Condamnée et suppliciée
Quand, au début du mois de mai 1802, Napoléon Bonaparte envoie le général Richepance en Guadeloupe pour rétablir l’esclavage, Solitude, bien qu’en début de grossesse, se joint aux insurgés menés notamment par les officiers « de couleur » Joseph Ignace et Louis Delgrès. Elle joue dans les combats, avec de nombreuses autres femmes, un rôle capital. Ignace, Delgrès et leurs compagnons préfèrent se suicider plutôt que de se rendre aux plus de 3000 soldats venus de France pour les soumettre. Capturée à la fin mai (ou quelques mois plus tard selon les sources, ayant rejoint d’autres foyers de révolte), Solitude est emprisonnée jusqu’au jour de son accouchement, puis condamnée et suppliciée (fouettée et/ou pendue) jusqu’à la mort dès le lendemain, le 29 novembre.
♦ Paula Anacaona présente « Solitude la flamboyante »
Dans son roman, magnifiquement illustré par Claudia Amaral, avec qui elle avait déjà travaillé sur son précédent livre, Paula Anacaona imagine librement ce qu’a pu être la vie de la flamboyante Solitude mais effectue également un travail de mémoire basé sur de solides recherches historiques. Elle raconte l’économie du sucre, l’émergence du capitalisme moderne avec le commerce triangulaire, décrit avec précision le système régissant les habitations et les plantations.
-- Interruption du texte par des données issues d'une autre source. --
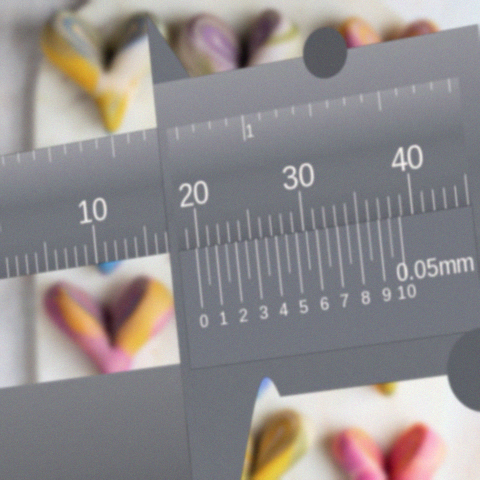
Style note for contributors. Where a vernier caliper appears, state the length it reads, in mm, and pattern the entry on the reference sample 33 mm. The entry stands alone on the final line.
19.8 mm
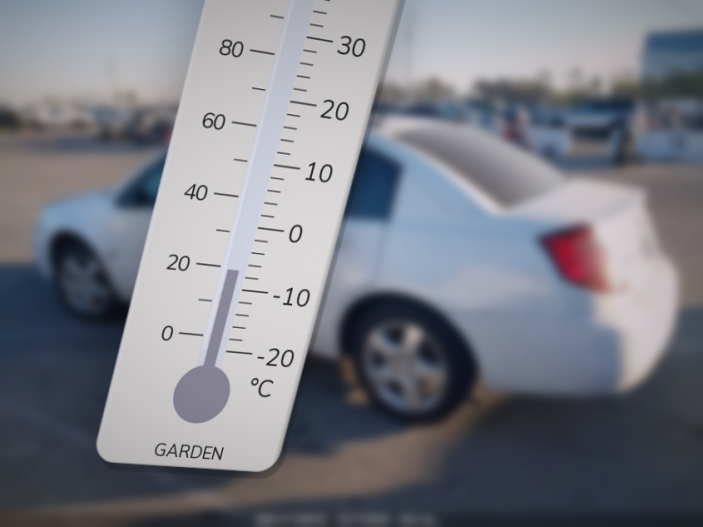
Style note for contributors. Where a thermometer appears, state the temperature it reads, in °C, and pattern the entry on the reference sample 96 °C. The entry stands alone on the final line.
-7 °C
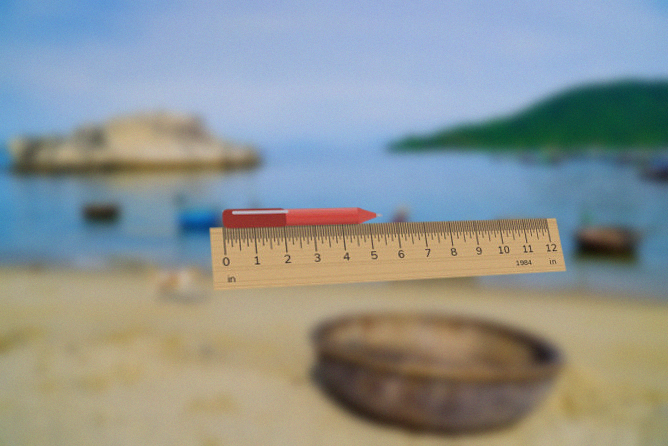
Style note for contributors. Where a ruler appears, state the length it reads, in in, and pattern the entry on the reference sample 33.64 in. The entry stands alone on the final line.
5.5 in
Elle évoque les stratégies et la vie des maîtres, la question toujours actuelle de la hiérarchie des couleurs et leurs codes, et bien sûr le travail des esclaves et leurs ignobles conditions d’existence (notamment les tortures auxquelles ils étaient soumis).
Synthèse chronologique
L’autrice rappelle au passage certains faits fréquemment occultés, tel celui-ci : « L’abolition (de 1848) concerna en Guadeloupe 87.087 esclavagisés – le chiffre est précis, car il vient des indemnités payées par l’Etat français aux propriétaires. (…) L’Etat versa donc aux colons guadeloupéens une indemnité de 470 francs par esclavagisé. Au total, les propriétaires français d’esclavagisés (de Guadeloupe, Martinique, Guyane, Saint-Louis du Sénégal, La Réunion et Madagascar) reçurent 123 millions de francs – l’équivalent de 5 milliards de tes euros aujourd’hui« . Les esclaves n’obtinrent aucune compensation. « Cette abolition ratée sera la base d’inégalités futures qui, plus de 150 ans plus tard, n’ont toujours pas disparu« , écrit justement Paula Anacaona.
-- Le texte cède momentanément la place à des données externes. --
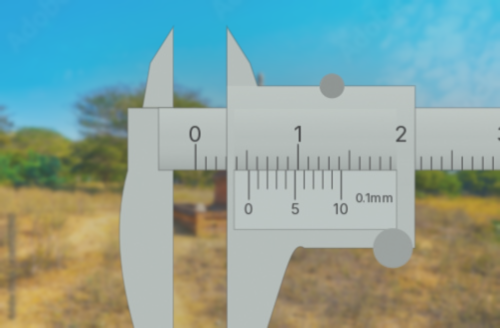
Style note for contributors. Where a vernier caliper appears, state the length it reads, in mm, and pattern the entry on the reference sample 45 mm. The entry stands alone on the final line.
5.2 mm
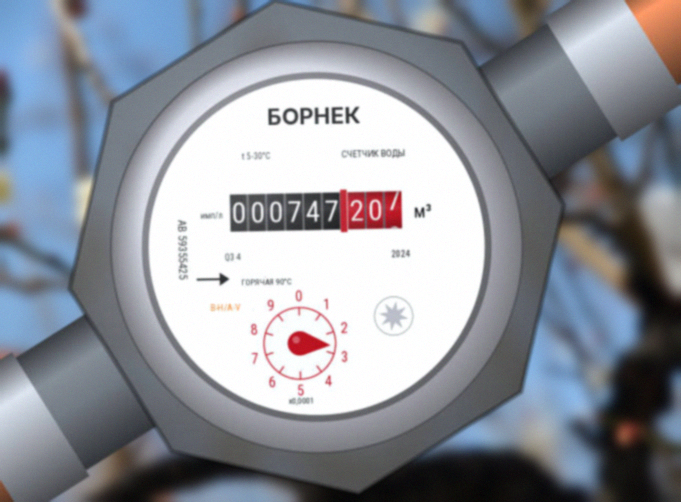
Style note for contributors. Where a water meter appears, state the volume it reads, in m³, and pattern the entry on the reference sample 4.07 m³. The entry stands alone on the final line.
747.2072 m³
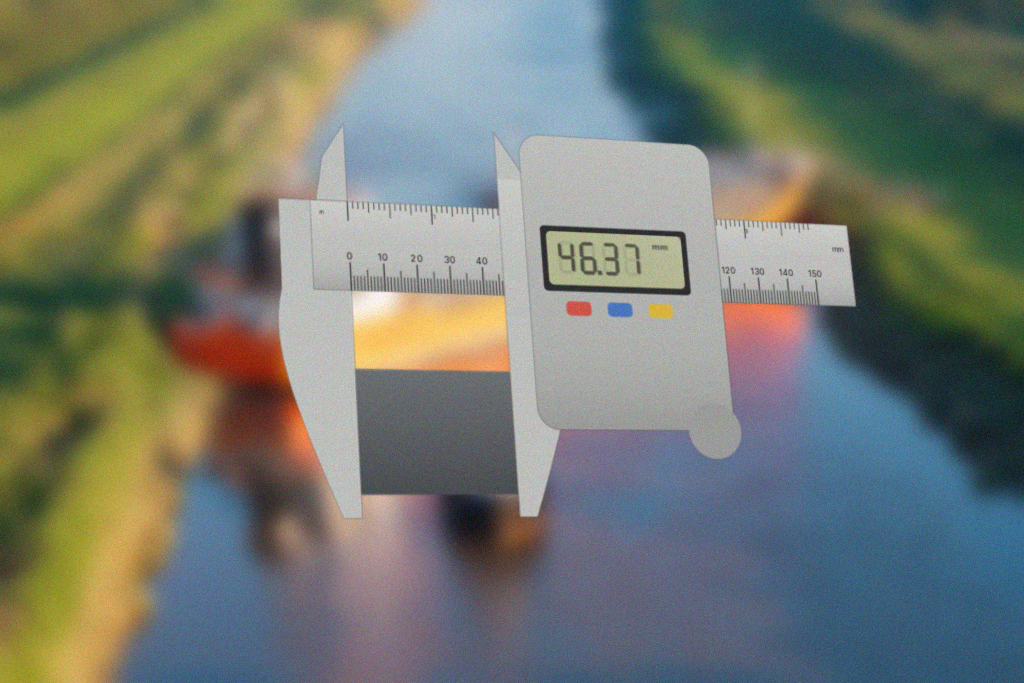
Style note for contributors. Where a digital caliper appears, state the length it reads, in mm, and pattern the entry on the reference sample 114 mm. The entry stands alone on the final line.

À noter que l’ouvrage comprend une synthèse chronologique bien utile des principales dates de l’histoire de la Guadeloupe, mentionnant entre autres les importantes révoltes d’esclaves – bien souvent oubliées – de 1738, 1793 (massacre de colons), et bien sûr de mai 1802, avec les troupes d’Ignace et de Delgrès, au cri de « Vivre libre ou mourir !« . De même, les dates des mesures prises à l’encontre des « Libres de couleur » pour préserver les privilèges des Blancs, de l’impôt individuel à l’interdiction de pratiquer certaines professions et aux interdictions de rassemblement…
Paula Anacaona, « Solitude la flamboyante » (illustré par Claudia Amaral) – Anacaona éditions, 230 pages, 22 euros.